The player: 6-7, 190 pound freshman forward Deion Taylor.
The numbers: 3.9/2.4/.6 on .469/.462/.467 shooting.
More numbers: 117 ORtg
The words: Taylor has only been starting because of injuries to Derrick Williams and Kendall Anthony. On the plus side, it doesn't matter where he is on the court when he shoots, it has roughly the same chance of going in. On the minus side, that makes him a dreadful foul shooter. Taylor is young, rail thin, and not much of a rebounder.
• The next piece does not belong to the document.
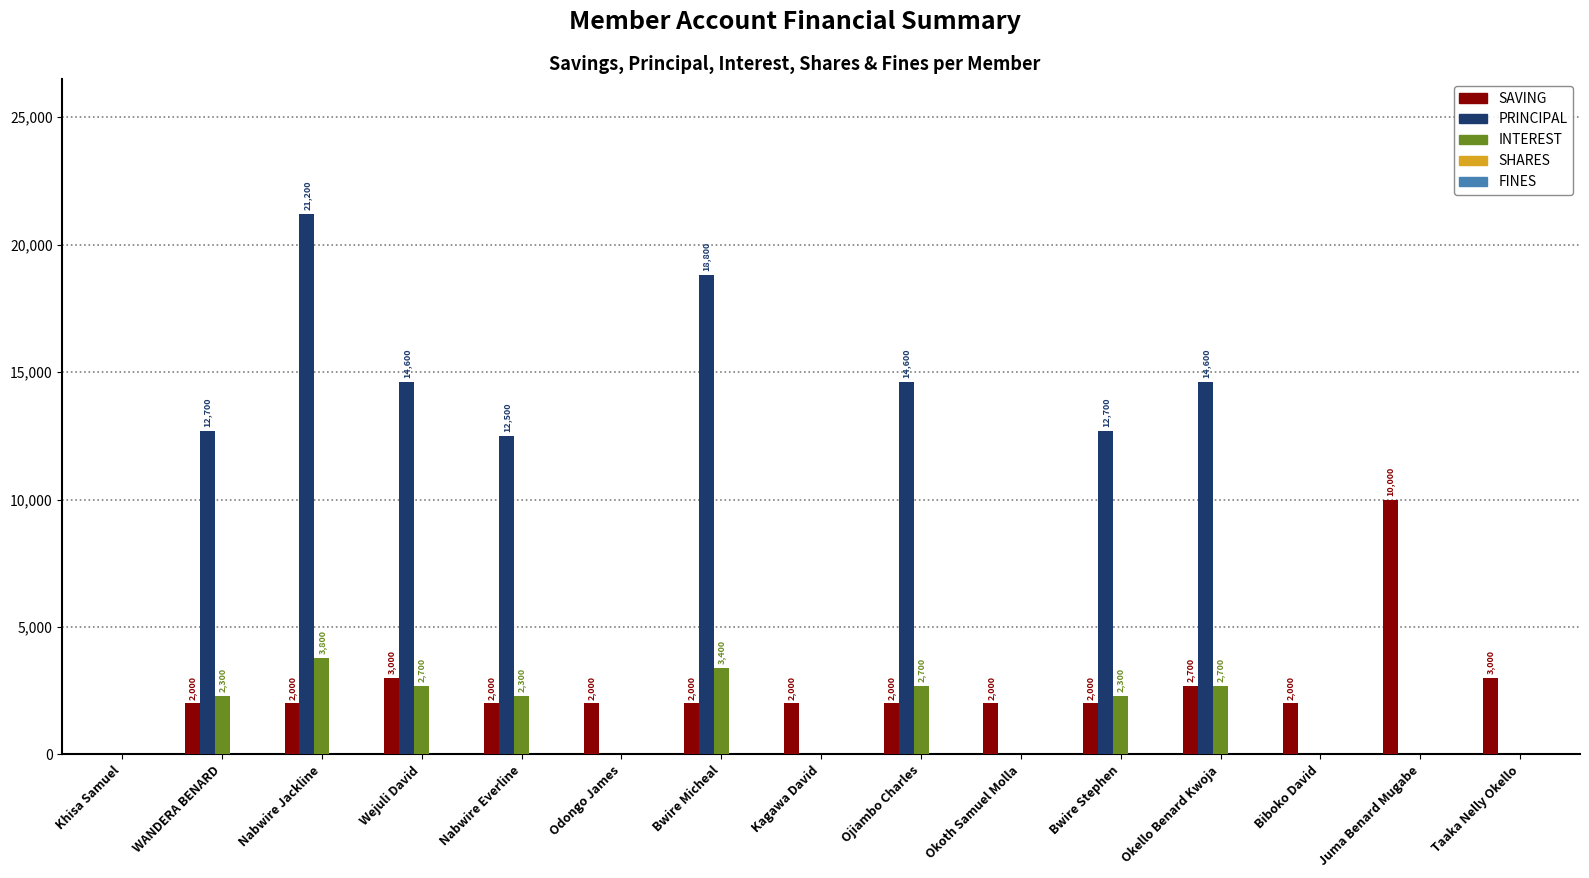

The SAVING series shows 2623 at Juma Benard Mugabe. True or false?

False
Both Derrick Williams and Kendall Anthony are questionable for the game, but both could make a huge impact if they play. Williams is a 6-6, 285(!) pound forward who is an extremely effective inside scorer and in the top 350 nationally in both offensive and defensive rebound percentage. Anthony is almost the polar opposite, a 5-8, 140 pound guard who loves nothing more than to shoot three pointers. Anthony leads the Spiders in usage rate despite both Williams and Brothers being more effective scorers. Wayne Sparrow is a 6-3, 175 pound guard who will fill in for either guard spot and focus mainly on defense. Sparrow averages a steal a game despite playing getting only 17 minutes.
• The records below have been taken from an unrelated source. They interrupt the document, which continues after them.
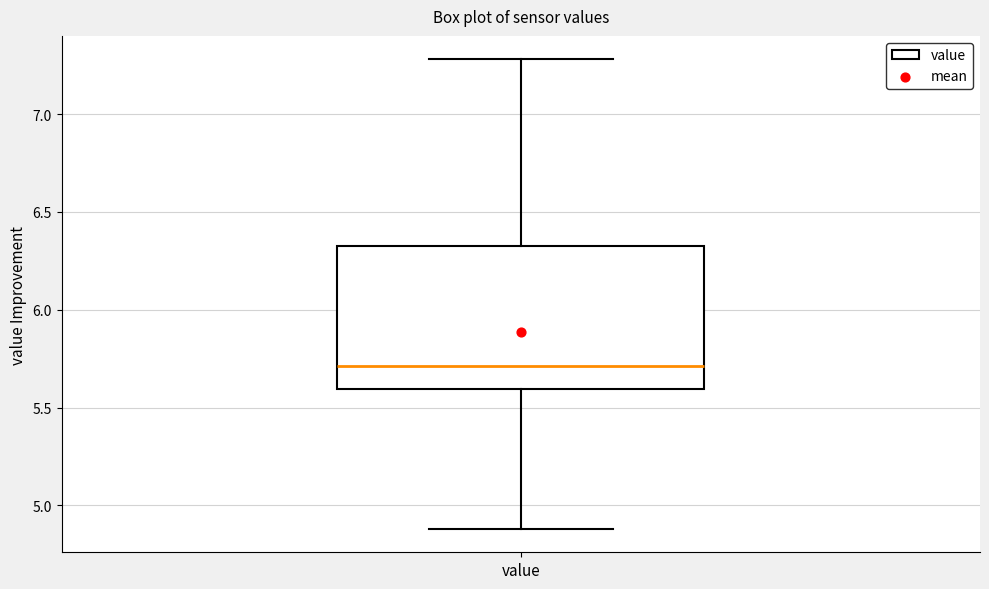

Read this box plot against the y-axis: the position of the median line, the range covered by the box, and the ends of both whiskers. The values are not printed on the chart, so give them approximately, as read against the axis.

median 5.70, box 5.60 to 6.35, whiskers 4.90 to 7.30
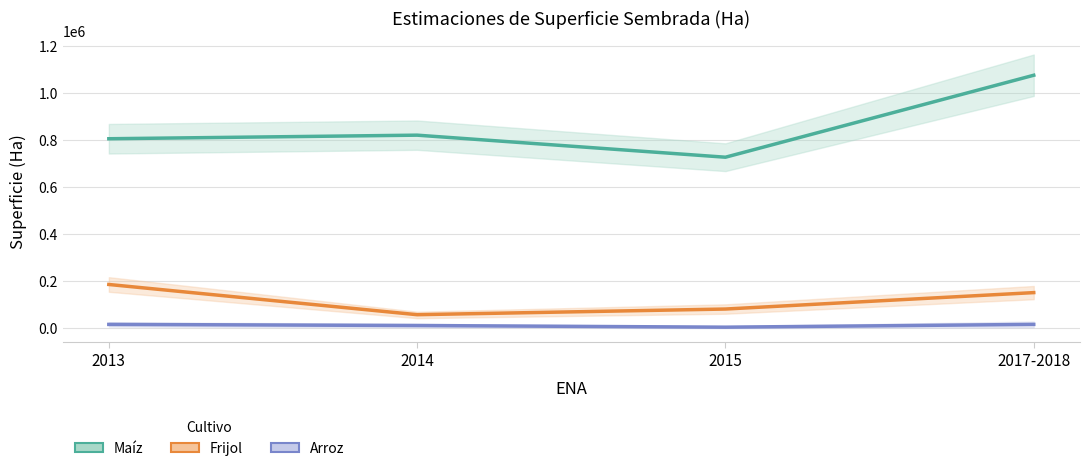

Where is the first local minimum for Maíz?

2015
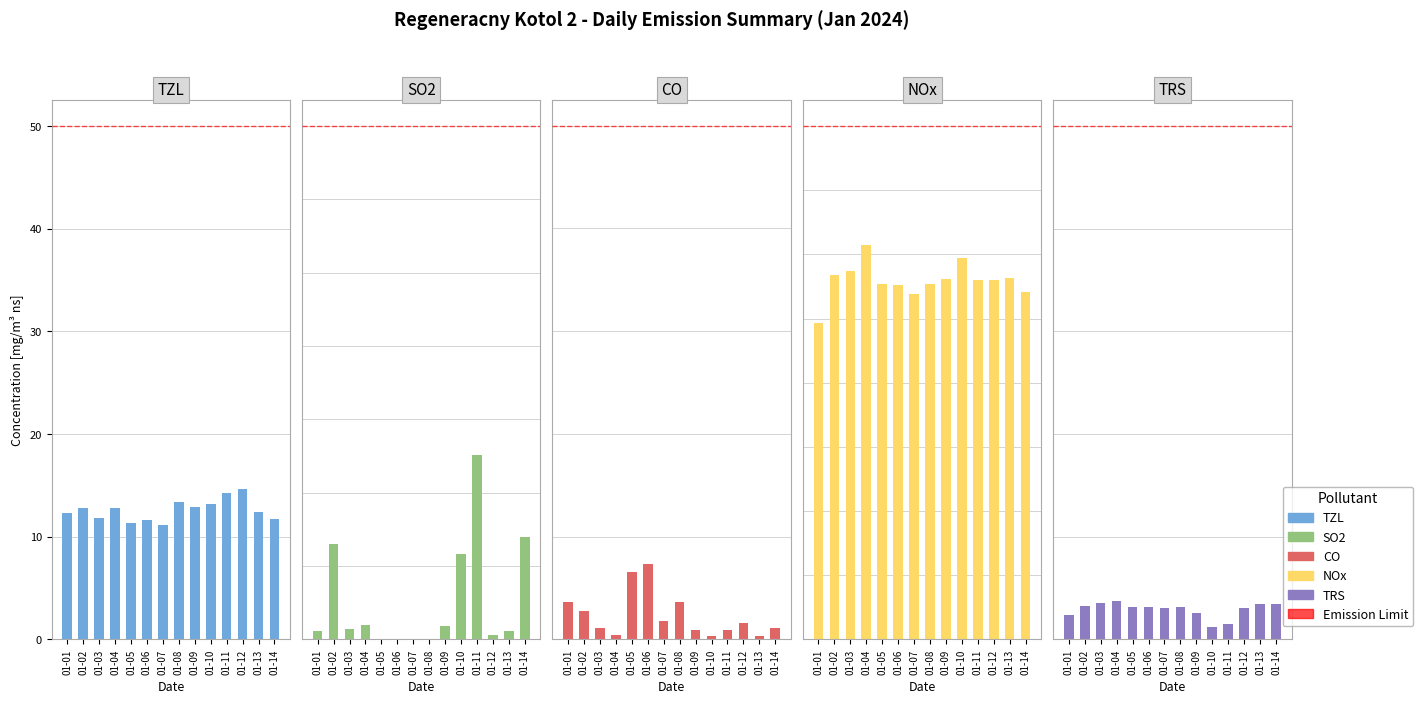

At which category is the sum across all series the highest?

01-06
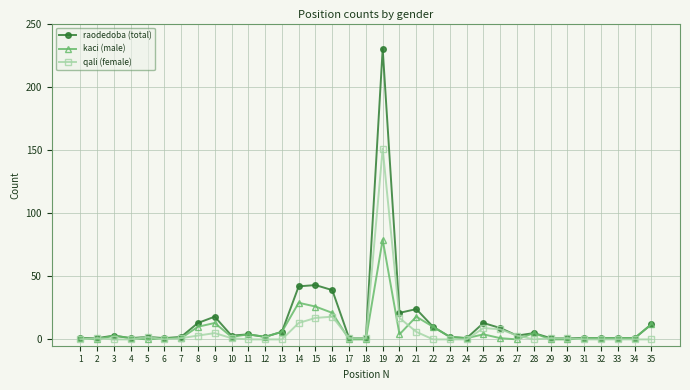

Which label corresponds to the largest value in the chart?

19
- Who will play? For Richmond, both Williams and Anthony are questionable. For Xavier, Isaiah Philmore is still nursing an ankle he injured in what was unquestionably his best game in a Musketeer uniform. Williams would give Richmond beef they desperately need down low, while Anthony would stretch Xavier's perimeter defense. Philmore playing would give X an even larger edge than they should already have in the paint.
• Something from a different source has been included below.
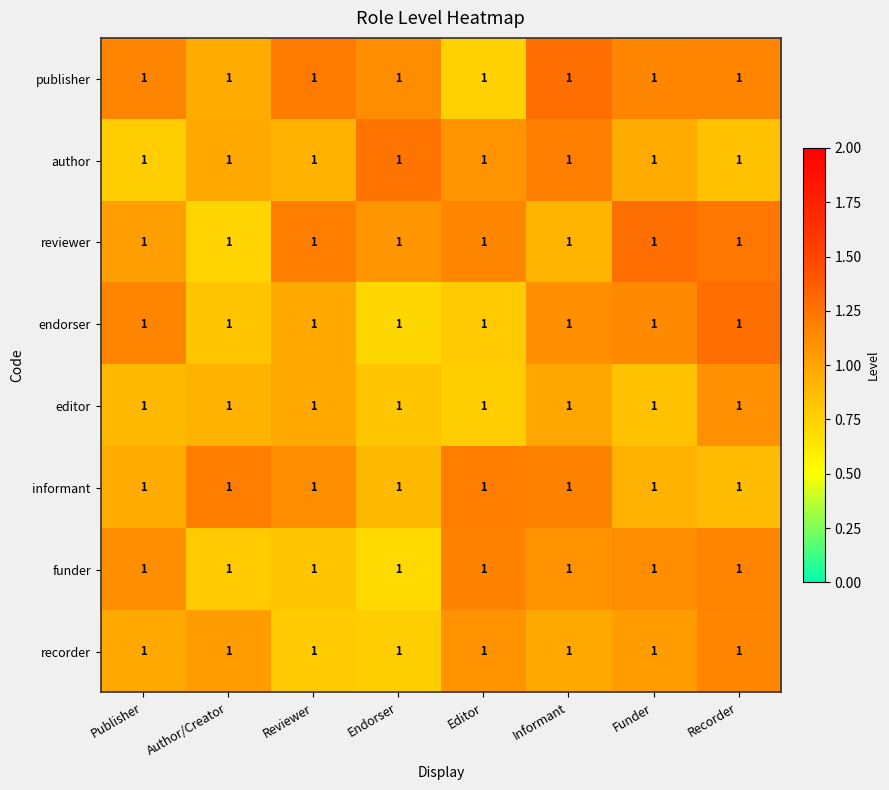

Count the number of categories in the chart.

8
- Is Dee Davis back? Another game, another Dee Davis question. The guard that scored 14 against Dayton and harassed Kevin Dillard into a 4-14 night from the floor is a far cry from the one that had a line of 8/3/5 in the previous two games combined. With Davis running the offense and scoring enough to lift a bit of pressure off Christon, Xavier is a much better team.
- Can Xavier dominate the glass again? Dayton should have crushed the Musketeers on the boards but instead surrendered to the Xavier bigs to the tune of 38-16. Richmond shouldn't present nearly the challenge that the Flyers should have, but Xavier has struggled to make consistent rebounding effort all season. Another 22 rebound margin is a lot to ask, but the Musketeers need to hold a significant edge again.
- Be effective with the ball: Richmond scores efficiently when they can turn the other team over and go. Conversely, they lose when teams are patient enough to break them down in the half court. Xavier will be looking to play slowly, just like they always do. If they can grind effective possessions and not commit brainless turnovers, the Spiders will surrender points.
- Contain Darien Brothers: Only 23 teams in the nation get more points from their point man than the Spiders do from Brothers. Containing him can be difficult, he torched Charlotte for 39, but Brothers can be stopped as games of 2, 5, 7, 8, and 11 indicate. If Dee Davis plays Brothers like he did Dillard, the Spiders biggest threat could disappear.
- Play 40 minutes on the road: The Musketeers are 2-4 in true road games this year. In all four away losses (Wake, UT, St. Joe's, Charlotte) Xavier was outscored in the final ten minutes of the game. If the Musketeers jump on Richmond early they cannot afford to make it five for five in quarter four letdowns.